In recent publications, a more nuanced discussion about effect sizes is emerging. One highly readable article is by David Funder and Daniel Ozer1. They point out some obvious, but often overlooked, aspects such as whether an effect is compounded. Small effect sizes matter if they can be repeated. Let’s say a new method for studying allows a child to learn 0.1 SD more after a week of homework. A one-week, randomized study would dismiss such a finding as too small to be relevant. Yet, the effects on learning over time will be enormous because the effect compounds over months and years.

Another way a small effect can compound is by having an impact on several aspects of life. For example, an improved focus during studying would impact many subject areas.

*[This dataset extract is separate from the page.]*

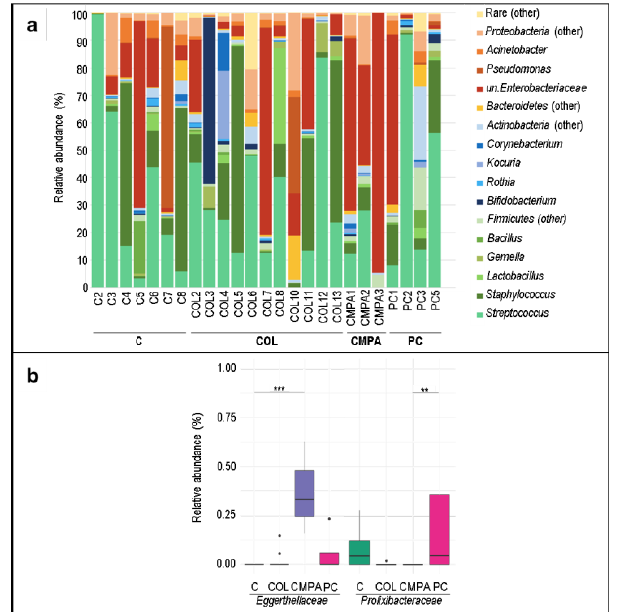
Figure 3. Bacterial composition of milk samples: ( a ) Relative abundance of the major bacterial genera detected in ≥ 15% of the milk samples; ( b ) Relative abundances of the significantly different bacterial families resulting from LEfSe analysis of the milk samples ( N = 25). Statistical differences between the study groups are indicated with an asterisk (**, p < 0.05; ***, p < 0.01; Dunn test). C, Control group ( n = 7); COL, Colic group ( n = 11); CMPA, Cow’s milk protein allergy group ( n = 3); PC, Proctocolitis group ( n = 4). In these boxplots, the central rectangle represents the interquartile range (IQR), the line and the cross inside the rectangle show the median and the mean, respectively; the whiskers indicate the maximum and minimum values, and the black dots outside the rectangles are suspected outliers (>1.5 × IQR). Nutrients 2020 , 12 , x FOR PEER REVIEW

A third way that small effects matter is if they affect the population at large. For example, if digital media increases inattention by an effect size of 0.15, it does not increase the risk of ADHD very much for the single individual, but it would increase the number of individuals with diagnosis in the population (top 5% percentile of symptoms) with 35%.

Another important question is: small effect compared to what? For interventions in the school setting, the sad truth is that effects on general ability - of for example reading or math - are often small. One meta-analysis of 141 RCTs found the average effect size to be 0.06 2. In their review of the field of psychology, David Funder and Daniel Ozer came to the following conclusion that also an effect of d≈0.10 is of consequence if it is repeated. 

The question of effect sizes and significance has come up in discussion related to both growth mindset interventions and working memory training. In a large study, the effect of growth mindset interventions was found to be 0.15 in low-performing students3. This has been dismissed as being “only small” by critics. However, this is an example of an effect that is likely to compound by affecting many subject areas continuously over time. 

For working memory training, Berger and colleagues found that the effect of working memory training in 279 subjects, compared to 293 subjects that took regular classes (most often mathematics), was that the working memory training group improved in mathematics with an effect size of roughly 0.2. This was barely significant in this large group, which also explains why smaller studies often found non-significant effects on mathematics. However, when Berger  followed up 1 year later, the effect of an improved attention and working memory capacity had compounded over time, by impacting learning over the long run, and the benefit was now 0.4.

I think that the field of psychology and educational interventions has been naïve in terms of effect sizes. Researchers (including me) have expected large effects and significance with too small sample sizes. The field is now maturing and we are seeing more large-scale studies and a more nuanced discussion about effect sizes.

 

References

 

1.  Funder DC, Ozer DJ. Evaluating Effect Size in Psychological Research: Sense and Nonsense. Advances in Methods and Practices in Psychological Science. 2019;2:156-168.

2. Lortie-Forgues H, Inglis M. Rigorous Large-Scale Educational RCTs Are Often Uninformative: Should We Be Concerned? Educational Researcher. 2019;48(3):158-166.

3. Yeager DS, Hanselman P, Walton GM, et al. A national experiment reveals where a growth mindset improves achievement. Nature. 2019;573(7774):364-369.

4. Berger EMF, E.; Hermes, H.; Schunk, D.; Winkel, K.;. The impact of working memory training on children’s cognitive and non-cognitive skills. Journal of Political Economy. in press.